Example user queries:
- “How do I start my career?”
- “What skills and education do I need for a career in AI?”
- “How do I advance my career?”
- “What careers match my interests?”
- “What careers pay well without requiring a four-year degree?”
- “What career paths are available after military service?”
- “What jobs are suitable for someone returning to the workforce?”
Example 4: Staff Help Desk
A private chatbot for content creators and Drupal administrators.
- Content Type agent: Can answer questions about the types of content in the system.
- Component agent: Can answer questions about the available components such as cards, features, link groups, text, media, accordions, etc.
- Style Guide agent: Can provide answers about best practices for creating pages, selecting components, and brand guidelines.
Example user queries:
- “Which type of content should I use for notifying users about a regulation change?”
- What component should I use to display photos from our last event?
- What are the best practices for using the card component vs feature component?
Example 5: Content Governance Assistant
A private chatbot with the ability to ask about the state of various content.
- Content freshness agent: Determines whether content should be considered stale based on various criteria such as type of content, analytics, and user defined rules.
- Accessibility agent: Checks content for accessibility compliance.
- SEO agent: Checks content for SEO best practices.
- Brand compliance agent: Checks content for compliance to brand guidelines such as reading level, tone, component usage, and layout best practices.
Example user queries:
- “Which pages have not been updated in 3 years?”
- “Show pages with accessibility violations.”
- “Which content receives traffic but has high bounce rates?”
- “List all pages that have broken links.
Future-proofing with an agentic architecture in Drupal
The web is evolving from navigation-driven experiences toward conversational and agent-driven experiences.
Users increasingly expect to:
- Ask questions without having to understand how an organization structures its departments, content, and systems.
- Receive direct and contextually relevant answers.
- Complete tasks through conversation.
Organizations that already maintain content, workflows, and business processes in Drupal are well-positioned to take advantage of this shift.
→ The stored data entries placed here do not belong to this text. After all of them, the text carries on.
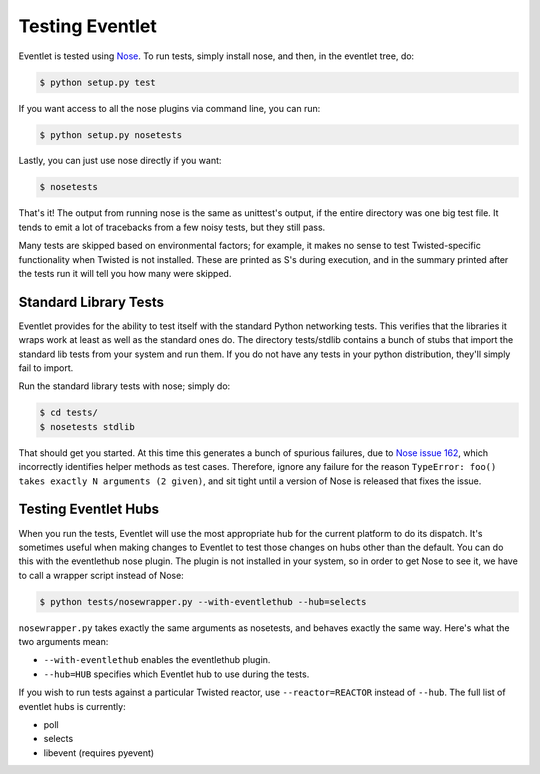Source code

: Testing Eventlet
================

Eventlet is tested using `Nose <http://somethingaboutorange.com/mrl/projects/nose/>`_.  To run tests, simply install nose, and then, in the eventlet tree, do:

.. code-block:: sh

  $ python setup.py test
  
If you want access to all the nose plugins via command line, you can run:

.. code-block:: sh

  $ python setup.py nosetests

Lastly, you can just use nose directly if you want:

.. code-block:: sh

  $ nosetests

That's it!  The output from running nose is the same as unittest's output, if the entire directory was one big test file.  It tends to emit a lot of tracebacks from a few noisy tests, but they still pass.

Many tests are skipped based on environmental factors; for example, it makes no sense to test Twisted-specific functionality when Twisted is not installed.  These are printed as S's during execution, and in the summary printed after the tests run it will tell you how many were skipped.


Standard Library Tests
----------------------

Eventlet provides for the ability to test itself with the standard Python networking tests.  This verifies that the libraries it wraps work at least as well as the standard ones do.  The directory tests/stdlib contains a bunch of stubs that import the standard lib tests from your system and run them.  If you do not have any tests in your python distribution, they'll simply fail to import.

Run the standard library tests with nose; simply do:

.. code-block:: sh

  $ cd tests/
  $ nosetests stdlib
  
That should get you started.  At this time this generates a bunch of spurious failures, due to `Nose issue 162 <http://code.google.com/p/python-nose/issues/detail?id=162>`_, which incorrectly identifies helper methods as test cases.  Therefore, ignore any failure for the reason ``TypeError: foo() takes exactly N arguments (2 given)``, and sit tight until a version of Nose is released that fixes the issue.

Testing Eventlet Hubs
---------------------

When you run the tests, Eventlet will use the most appropriate hub for the current platform to do its dispatch.  It's sometimes useful when making changes to Eventlet to test those changes on hubs other than the default.  You can do this with the eventlethub nose plugin.  The plugin is not installed in your system, so in order to get Nose to see it, we have to call a wrapper script instead of Nose:

.. code-block:: sh

 $ python tests/nosewrapper.py --with-eventlethub --hub=selects
 
``nosewrapper.py`` takes exactly the same arguments as nosetests, and behaves exactly the same way.  Here's what the two arguments mean:

* ``--with-eventlethub`` enables the eventlethub plugin.
* ``--hub=HUB`` specifies which Eventlet hub to use during the tests.

If you wish to run tests against a particular Twisted reactor, use ``--reactor=REACTOR`` instead of ``--hub``.  The full list of eventlet hubs is currently:

* poll
* selects
* libevent  (requires pyevent)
Drupal can provide the foundation, while specialized agents make that information and functionality available through conversational experiences.
An agentic architecture also allows organizations to evolve incrementally. They might begin with a focused FAQ, search, or forms assistant and later introduce orchestration, additional domain agents, personalization, workflow integrations, analytics, and human escalation. Because the chatbot, agents, and tools remain separate layers, each can be refined or replaced as organizational needs and AI technologies change.
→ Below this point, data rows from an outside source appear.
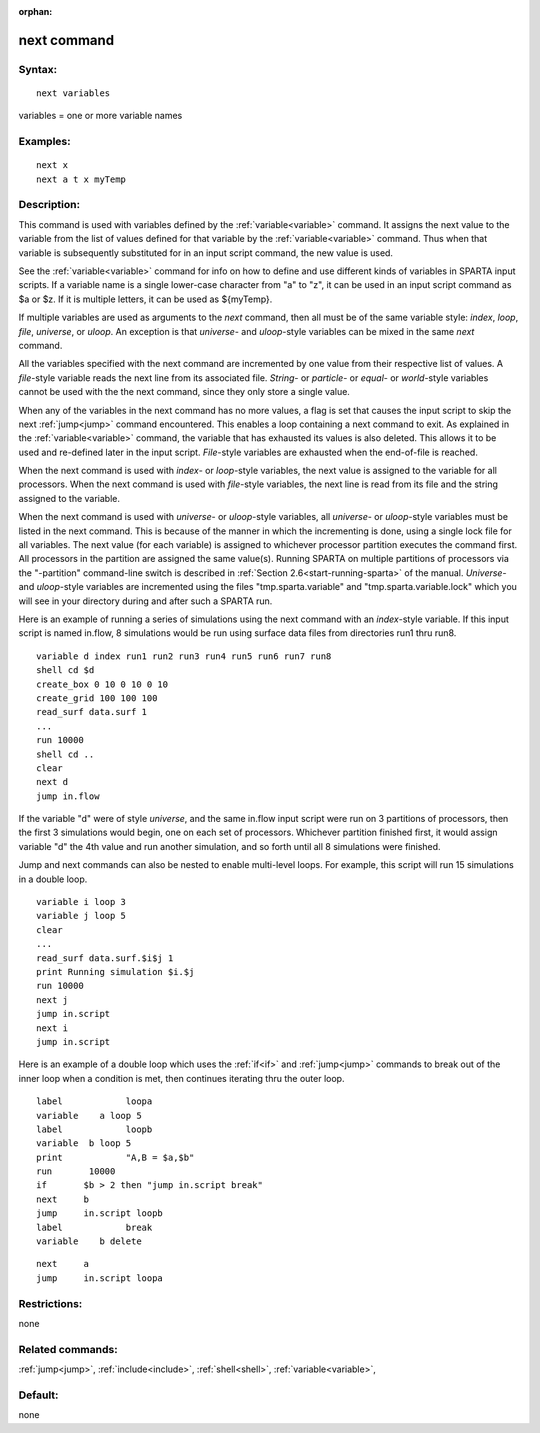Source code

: 
:orphan:

.. index:: next

.. _next:

.. _next-command:

############
next command
############

.. _next-syntax:

*******
Syntax:
*******

::

   next variables

variables = one or more variable names

.. _next-examples:

*********
Examples:
*********

::

   next x
   next a t x myTemp

.. _next-descriptio:

************
Description:
************

This command is used with variables defined by the
:ref:`variable<variable>` command.  It assigns the next value to the
variable from the list of values defined for that variable by the
:ref:`variable<variable>` command.  Thus when that variable is
subsequently substituted for in an input script command, the new value
is used.

See the :ref:`variable<variable>` command for info on how to define and
use different kinds of variables in SPARTA input scripts.  If a
variable name is a single lower-case character from "a" to "z", it can
be used in an input script command as $a or $z.  If it is multiple
letters, it can be used as $\{myTemp\}.

If multiple variables are used as arguments to the *next* command,
then all must be of the same variable style: *index*, *loop*, *file*,
*universe*, or *uloop*.  An exception is that *universe*- and
*uloop*-style variables can be mixed in the same *next* command.

All the variables specified with the next command are incremented by
one value from their respective list of values.  A *file*-style
variable reads the next line from its associated file.  *String-* or
*particle*- or *equal*- or *world*-style variables cannot be used with
the the next command, since they only store a single value.

When any of the variables in the next command has no more values, a
flag is set that causes the input script to skip the next
:ref:`jump<jump>` command encountered.  This enables a loop containing
a next command to exit.  As explained in the :ref:`variable<variable>`
command, the variable that has exhausted its values is also deleted.
This allows it to be used and re-defined later in the input script.
*File*-style variables are exhausted when the end-of-file is reached.

When the next command is used with *index*- or *loop*-style variables,
the next value is assigned to the variable for all processors.  When
the next command is used with *file*-style variables, the next line is
read from its file and the string assigned to the variable.

When the next command is used with *universe*- or *uloop*-style
variables, all *universe*- or *uloop*-style variables must be listed
in the next command.  This is because of the manner in which the
incrementing is done, using a single lock file for all variables.  The
next value (for each variable) is assigned to whichever processor
partition executes the command first.  All processors in the partition
are assigned the same value(s).  Running SPARTA on multiple partitions
of processors via the "-partition" command-line switch is described in
:ref:`Section 2.6<start-running-sparta>` of the manual.  *Universe*-
and *uloop*-style variables are incremented using the files
"tmp.sparta.variable" and "tmp.sparta.variable.lock" which you will
see in your directory during and after such a SPARTA run.

Here is an example of running a series of simulations using the next
command with an *index*-style variable.  If this input script is named
in.flow, 8 simulations would be run using surface data files from
directories run1 thru run8.

::

   variable d index run1 run2 run3 run4 run5 run6 run7 run8
   shell cd $d
   create_box 0 10 0 10 0 10
   create_grid 100 100 100
   read_surf data.surf 1
   ...
   run 10000
   shell cd ..
   clear
   next d
   jump in.flow

If the variable "d" were of style *universe*, and the same in.flow
input script were run on 3 partitions of processors, then the first 3
simulations would begin, one on each set of processors.  Whichever
partition finished first, it would assign variable "d" the 4th value
and run another simulation, and so forth until all 8 simulations were
finished.

Jump and next commands can also be nested to enable multi-level loops.
For example, this script will run 15 simulations in a double loop.

::

   variable i loop 3
   variable j loop 5
   clear
   ...
   read_surf data.surf.$i$j 1
   print Running simulation $i.$j
   run 10000
   next j
   jump in.script
   next i
   jump in.script

Here is an example of a double loop which uses the :ref:`if<if>` and
:ref:`jump<jump>` commands to break out of the inner loop when a
condition is met, then continues iterating thru the outer loop.

::

   label	    loopa
   variable    a loop 5
   label	    loopb
   variable  b loop 5
   print	    "A,B = $a,$b"
   run       10000
   if	    $b > 2 then "jump in.script break"
   next	    b
   jump	    in.script loopb
   label	    break
   variable    b delete

::

   next	    a
   jump	    in.script loopa

.. _next-restrictio:

*************
Restrictions:
*************

none

.. _next-related-commands:

*****************
Related commands:
*****************

:ref:`jump<jump>`, :ref:`include<include>`, :ref:`shell<shell>`,
:ref:`variable<variable>`,

.. _next-default:

********
Default:
********

none

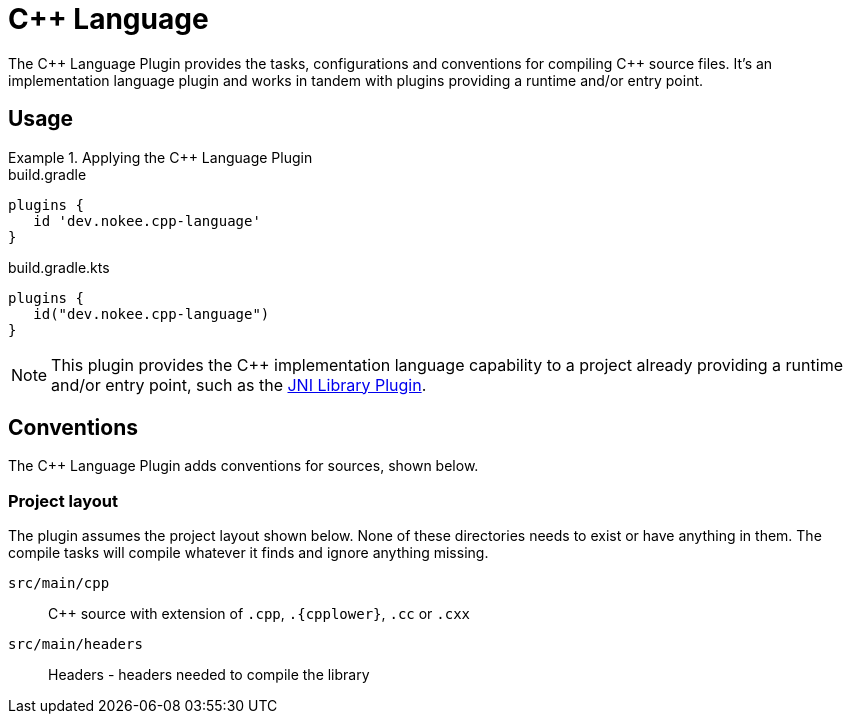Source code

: = {cpp} Language
:jbake-status: published
:jbake-type: reference_chapter
:jbake-tags: user manual, gradle plugin reference, c++, native, gradle
:jbake-description: Learn what the Nokee's {cpp} language plugin (i.e. dev.nokee.cpp-language) has to offer for your Gradle build.

The {cpp} Language Plugin provides the tasks, configurations and conventions for compiling {cpp} source files.
It's an implementation language plugin and works in tandem with plugins providing a runtime and/or entry point.

== Usage

.Applying the {cpp} Language Plugin
====
[.multi-language-sample]
=====
.build.gradle
[source,groovy]
----
plugins {
   id 'dev.nokee.cpp-language'
}
----
=====
[.multi-language-sample]
=====
.build.gradle.kts
[source,kotlin]
----
plugins {
   id("dev.nokee.cpp-language")
}
----
=====
====

// TODO: Describe runtime plugin and entry point plugin
NOTE: This plugin provides the {cpp} implementation language capability to a project already providing a runtime and/or entry point, such as the <<jni-library-plugin.adoc#,JNI Library Plugin>>.

== Conventions

The {cpp} Language Plugin adds conventions for sources, shown below.

=== Project layout

The plugin assumes the project layout shown below.
None of these directories needs to exist or have anything in them.
The compile tasks will compile whatever it finds and ignore anything missing.

`src/main/cpp`::
{cpp} source with extension of `.cpp`, `.{cpplower}`, `.cc` or `.cxx`

`src/main/headers`::
Headers - headers needed to compile the library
This approach makes it easier for organizations to implement pilot programs around specific use cases to test and assess the technologies, while increasing their internal knowledge and experience.
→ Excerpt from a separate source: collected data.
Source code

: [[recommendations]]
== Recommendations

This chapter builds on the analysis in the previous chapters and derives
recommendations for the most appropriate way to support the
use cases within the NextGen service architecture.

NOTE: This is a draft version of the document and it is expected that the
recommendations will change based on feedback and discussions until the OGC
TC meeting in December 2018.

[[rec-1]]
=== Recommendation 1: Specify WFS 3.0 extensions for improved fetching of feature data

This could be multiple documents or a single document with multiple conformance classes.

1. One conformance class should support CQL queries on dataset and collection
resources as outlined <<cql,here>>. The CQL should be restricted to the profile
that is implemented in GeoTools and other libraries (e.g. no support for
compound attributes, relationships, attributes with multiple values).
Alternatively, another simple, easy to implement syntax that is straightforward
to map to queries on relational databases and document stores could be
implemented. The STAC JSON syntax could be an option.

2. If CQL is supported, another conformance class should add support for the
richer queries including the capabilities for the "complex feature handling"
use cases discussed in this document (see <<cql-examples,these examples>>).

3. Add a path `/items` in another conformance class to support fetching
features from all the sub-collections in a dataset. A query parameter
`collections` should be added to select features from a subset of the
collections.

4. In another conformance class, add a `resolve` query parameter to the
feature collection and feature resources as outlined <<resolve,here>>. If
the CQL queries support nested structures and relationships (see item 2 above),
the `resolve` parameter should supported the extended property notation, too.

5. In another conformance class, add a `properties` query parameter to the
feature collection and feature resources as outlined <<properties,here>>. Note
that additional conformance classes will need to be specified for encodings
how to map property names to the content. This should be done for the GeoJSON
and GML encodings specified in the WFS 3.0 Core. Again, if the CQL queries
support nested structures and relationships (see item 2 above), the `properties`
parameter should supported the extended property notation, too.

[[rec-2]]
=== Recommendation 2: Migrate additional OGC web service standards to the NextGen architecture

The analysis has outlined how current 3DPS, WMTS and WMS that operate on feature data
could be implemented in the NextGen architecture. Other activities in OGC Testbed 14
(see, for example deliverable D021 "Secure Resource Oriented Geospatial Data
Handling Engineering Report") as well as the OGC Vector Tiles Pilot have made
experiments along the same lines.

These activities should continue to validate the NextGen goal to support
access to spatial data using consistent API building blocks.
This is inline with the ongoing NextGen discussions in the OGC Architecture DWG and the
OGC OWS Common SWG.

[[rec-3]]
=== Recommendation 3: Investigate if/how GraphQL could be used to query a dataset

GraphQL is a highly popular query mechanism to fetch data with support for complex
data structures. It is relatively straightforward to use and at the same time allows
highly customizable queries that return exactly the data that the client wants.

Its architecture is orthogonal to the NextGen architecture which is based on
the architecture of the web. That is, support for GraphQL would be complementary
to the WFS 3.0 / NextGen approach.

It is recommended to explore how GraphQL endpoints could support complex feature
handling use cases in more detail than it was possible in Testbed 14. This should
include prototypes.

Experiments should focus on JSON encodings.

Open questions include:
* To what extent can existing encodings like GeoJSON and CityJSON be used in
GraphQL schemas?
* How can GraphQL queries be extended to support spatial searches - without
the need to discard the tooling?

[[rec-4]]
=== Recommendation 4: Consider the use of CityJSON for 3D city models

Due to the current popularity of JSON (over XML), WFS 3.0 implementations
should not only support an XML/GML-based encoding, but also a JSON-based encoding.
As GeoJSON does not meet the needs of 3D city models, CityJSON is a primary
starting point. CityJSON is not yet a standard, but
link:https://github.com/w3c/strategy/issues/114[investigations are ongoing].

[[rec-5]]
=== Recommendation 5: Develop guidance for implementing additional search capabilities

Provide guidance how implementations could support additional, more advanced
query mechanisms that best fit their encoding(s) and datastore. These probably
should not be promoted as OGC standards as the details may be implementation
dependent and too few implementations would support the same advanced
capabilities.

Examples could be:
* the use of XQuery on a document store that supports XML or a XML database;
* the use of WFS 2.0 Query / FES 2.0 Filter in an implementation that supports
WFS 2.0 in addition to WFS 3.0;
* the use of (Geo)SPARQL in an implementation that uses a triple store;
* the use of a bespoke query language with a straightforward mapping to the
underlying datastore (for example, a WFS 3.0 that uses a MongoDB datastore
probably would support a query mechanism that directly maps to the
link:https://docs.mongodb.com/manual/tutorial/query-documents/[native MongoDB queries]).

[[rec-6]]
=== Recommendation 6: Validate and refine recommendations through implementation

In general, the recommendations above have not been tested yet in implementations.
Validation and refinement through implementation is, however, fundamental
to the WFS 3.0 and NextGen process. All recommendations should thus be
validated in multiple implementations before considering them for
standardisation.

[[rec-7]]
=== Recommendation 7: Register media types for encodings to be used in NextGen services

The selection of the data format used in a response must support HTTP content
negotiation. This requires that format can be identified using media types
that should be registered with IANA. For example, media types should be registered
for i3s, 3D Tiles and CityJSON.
The same underlying architecture can support many different experiences – from public-facing licensing, career coaches, and court assistants to internal help desks and content governance tools – while continuing to leverage existing Drupal content, APIs, permissions, and governance practices used for traditional websites.
By combining these capabilities, Drupal becomes more than a content management system. It becomes a flexible platform for intelligent digital services that help people find answers, make decisions, and accomplish tasks.